Department of Surgery, Vanderbilt University Medical Center, Nashville, TN 37232-4753, USA.
J Am Coll Surg. 2012 Jun;214(6):919-27. doi: 10.1016/j.jamcollsurg.2012.01.054. Epub 2012 Apr 10.
Controversy exists regarding the optimal timing of repair after iatrogenic bile duct injuries (BDI). Several studies advocate late repair (≥6 weeks after injury) with mandatory drainage and resolution of inflammation. Others indicate that early repair (<6 weeks after injury) produces comparable or superior clinical outcomes. Additionally, although most studies have reported inferior outcomes with primary surgeon repair, this practice continues. With disparate published recommendations and rising health care costs, decision analysis was used to examine the cost-effectiveness of BDI repair.
A Markov model was developed to evaluate primary surgeon repair (PSR), late repair by a hepatobiliary surgeon (LHBS), and early repair by a hepatobiliary surgeon (EHBS). Baseline values and ranges were collected from the literature. Sensitivity analsyses were conducted to test the strength of the model and variability of parameters.
The model demonstrated that EHBS was associated with lower costs, earlier return to normal activity, and better quality of life. Specifically, 1 year after repair, PSR yielded 0.53 quality adjusted life years (QALYs) ($120,000/QALY) and LHBS yielded 0.74 QALYs ($74,000/QALY); EHBS yielded 0.82 QALYs ($48,000/QALY). Sensitivity analyses supported these findings at clinically meaningful probabilities.
This cost-effectiveness model demonstrates that early repair by a hepatobiliary surgeon is the superior strategy for the treatment of BDI in properly selected patients. Although there is little clinical difference between early and late repair, there is a great difference in cost and quality of life. Ideally, costs and quality of life should be considered in decisions regarding strategies of repair of injured bile ducts.

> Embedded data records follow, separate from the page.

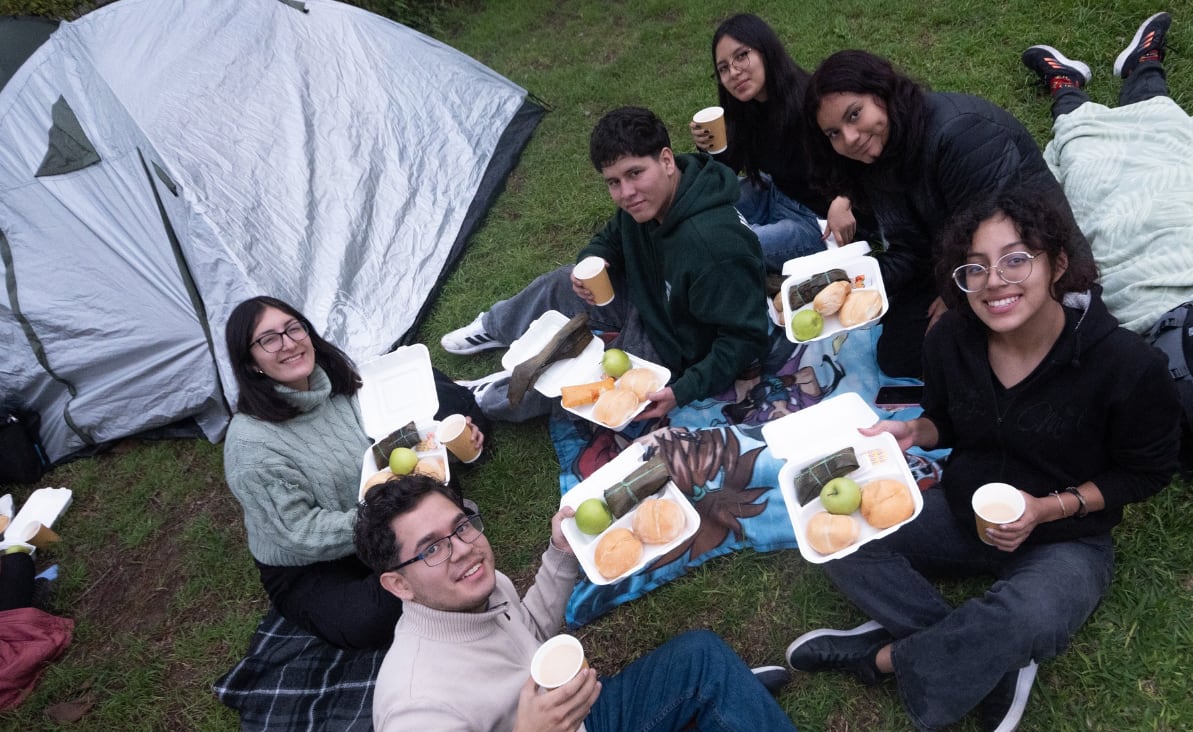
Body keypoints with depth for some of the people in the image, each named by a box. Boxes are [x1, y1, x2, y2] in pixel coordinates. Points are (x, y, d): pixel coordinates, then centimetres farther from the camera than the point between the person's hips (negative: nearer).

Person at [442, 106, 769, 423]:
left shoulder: (713, 247, -39)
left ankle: (481, 400, 19)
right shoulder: (646, 201, -13)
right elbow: (610, 239, 9)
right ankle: (493, 329, 40)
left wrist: (683, 392, -37)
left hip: (673, 354, -8)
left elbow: (747, 337, -32)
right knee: (561, 283, 12)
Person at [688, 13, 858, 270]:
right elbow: (730, 167, 8)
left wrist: (842, 201, -48)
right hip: (773, 195, 8)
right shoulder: (745, 107, -6)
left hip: (817, 219, -7)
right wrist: (709, 147, -13)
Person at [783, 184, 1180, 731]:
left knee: (1027, 619, -39)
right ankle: (998, 666, -16)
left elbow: (1148, 471, -7)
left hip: (1064, 541, -4)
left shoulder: (1127, 365, -22)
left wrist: (1048, 509, -20)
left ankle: (882, 654, -12)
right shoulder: (952, 338, -11)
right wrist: (912, 433, -15)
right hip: (961, 513, 5)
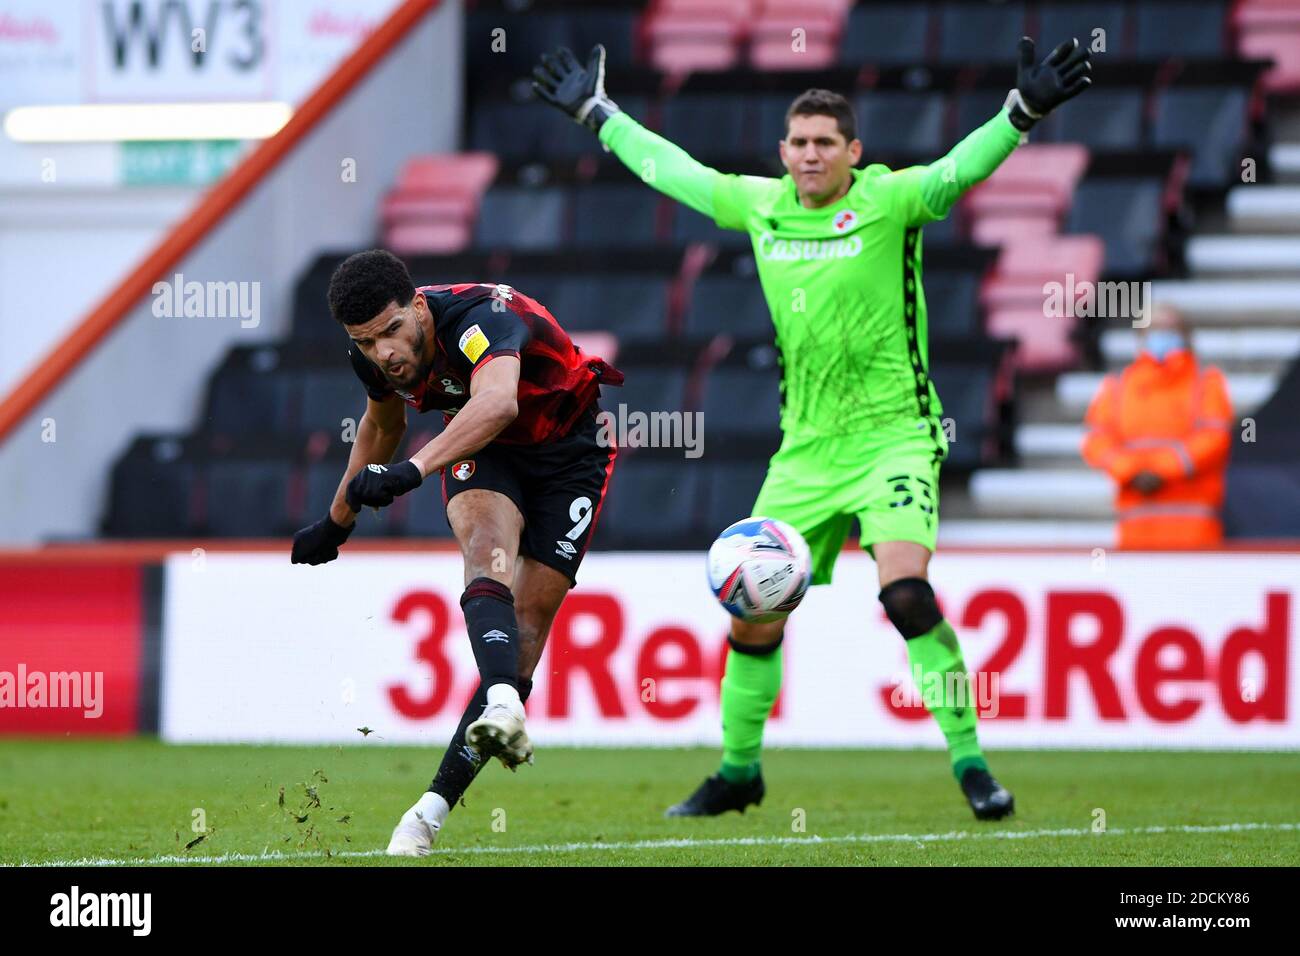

医源性胆管损伤(BDI)后修复的最佳时机存在争议。一些研究主张延迟修复(损伤后≥6 周),并强制性引流和炎症消退。另一些研究则表明早期修复(损伤后<6 周)可产生相似或更优的临床结果。此外,尽管大多数研究报告原发性外科医生修复的结果较差,但这种做法仍在继续。由于发表的建议存在差异且医疗保健成本不断上升,因此使用决策分析来研究 BDI 修复的成本效益。
开发了一个 Markov 模型来评估原发性外科医生修复(PSR)、由肝胆外科医生进行的延迟修复(LHBS)和由肝胆外科医生进行的早期修复(EHBS)。基础值和范围从文献中收集。进行了敏感性分析,以测试模型的强度和参数的可变性。
该模型表明,EHBS 与较低的成本、更早地恢复正常活动和更好的生活质量相关。具体来说,在修复后 1 年,PSR 产生 0.53 个质量调整生命年(QALY)($120,000/QALY),LHBS 产生 0.74 个 QALY($74,000/QALY);EHBS 产生 0.82 个 QALY($48,000/QALY)。在具有临床意义的概率下,敏感性分析支持这些发现。
该成本效益模型表明,在适当选择的患者中,由肝胆外科医生进行早期修复是治疗 BDI 的更优策略。尽管早期和晚期修复之间的临床差异很小,但在成本和生活质量方面存在很大差异。理想情况下,在决定修复受伤胆管的策略时,应考虑成本和生活质量。